[Input data — start]

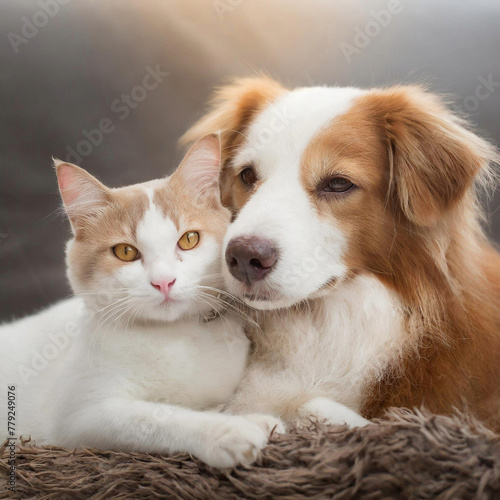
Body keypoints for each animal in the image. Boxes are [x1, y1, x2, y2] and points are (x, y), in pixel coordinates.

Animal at [0, 135, 282, 466]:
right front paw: (229, 430)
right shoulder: (82, 418)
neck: (173, 335)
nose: (164, 281)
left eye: (189, 239)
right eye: (125, 252)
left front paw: (255, 418)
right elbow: (159, 417)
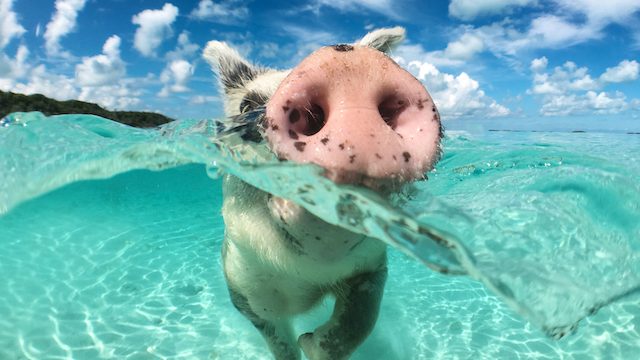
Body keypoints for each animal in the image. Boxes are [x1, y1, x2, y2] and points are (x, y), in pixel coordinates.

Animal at [204, 26, 440, 360]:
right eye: (246, 106)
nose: (348, 66)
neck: (309, 275)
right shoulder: (244, 290)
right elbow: (281, 344)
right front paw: (301, 345)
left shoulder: (372, 267)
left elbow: (359, 320)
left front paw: (311, 343)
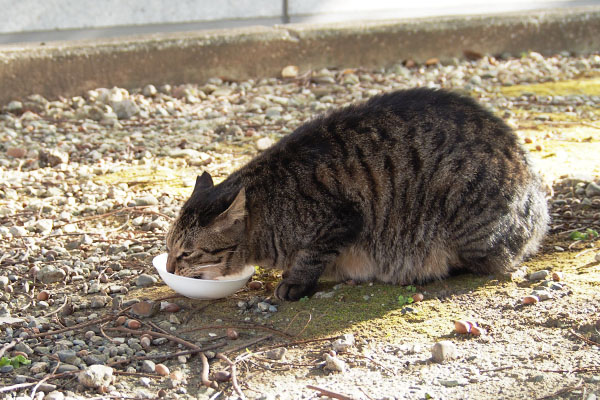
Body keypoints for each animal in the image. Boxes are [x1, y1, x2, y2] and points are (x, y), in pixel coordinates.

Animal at [164, 88, 548, 300]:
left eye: (186, 253)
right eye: (168, 248)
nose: (168, 267)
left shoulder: (341, 219)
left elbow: (310, 256)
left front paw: (294, 283)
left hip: (468, 219)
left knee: (492, 262)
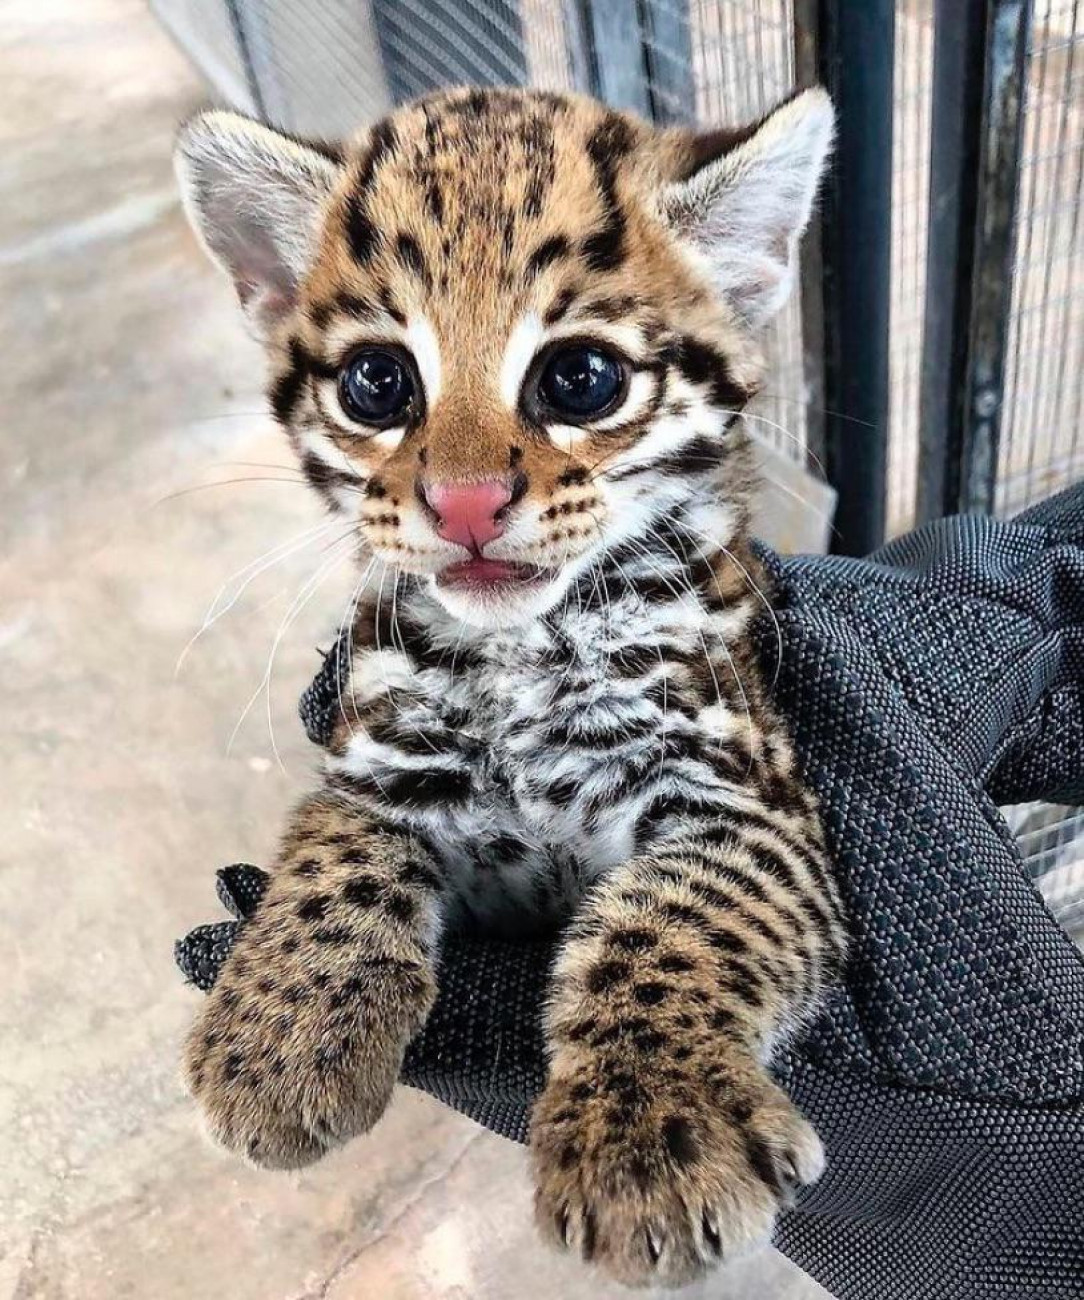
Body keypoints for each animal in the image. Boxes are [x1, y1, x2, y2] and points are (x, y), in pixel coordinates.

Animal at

[Input data — finish]

## Your objective
Each record should be written out exactly, and each image should be omitted.

## Written answer
Body keypoints for each animal in the image. Boxes are [x1, y1, x2, y2] and points are (x, y), in pixel coordinates.

Animal at [0, 135, 282, 466]:
right front paw: (229, 430)
right shoulder: (82, 418)
neck: (173, 335)
nose: (164, 281)
left eye: (189, 239)
right eye: (125, 252)
left front paw: (255, 418)
right elbow: (159, 417)
Body keypoints for each animal in the image. Boxes are [x1, y1, x2, y2] and points are (x, y), in pixel coordinates.

Animal at [204, 26, 440, 360]:
right eye: (246, 106)
nose: (348, 66)
neck: (309, 275)
right shoulder: (244, 290)
right elbow: (281, 344)
right front paw: (301, 345)
left shoulder: (372, 267)
left elbow: (359, 320)
left front paw: (311, 343)
Body keypoints for each animal in the image. Boxes are [x1, y1, x2, y2] and points are (x, y), in pixel coordinates.

Animal at [164, 88, 548, 300]:
left eye: (186, 253)
right eye: (168, 248)
nose: (168, 267)
left shoulder: (341, 219)
left elbow: (310, 256)
left front paw: (294, 283)
left hip: (468, 219)
left knee: (492, 262)
Body keypoints for each animal in the image. Boxes are [x1, y1, x2, y2] and points are (x, y), in pixel coordinates.

Animal at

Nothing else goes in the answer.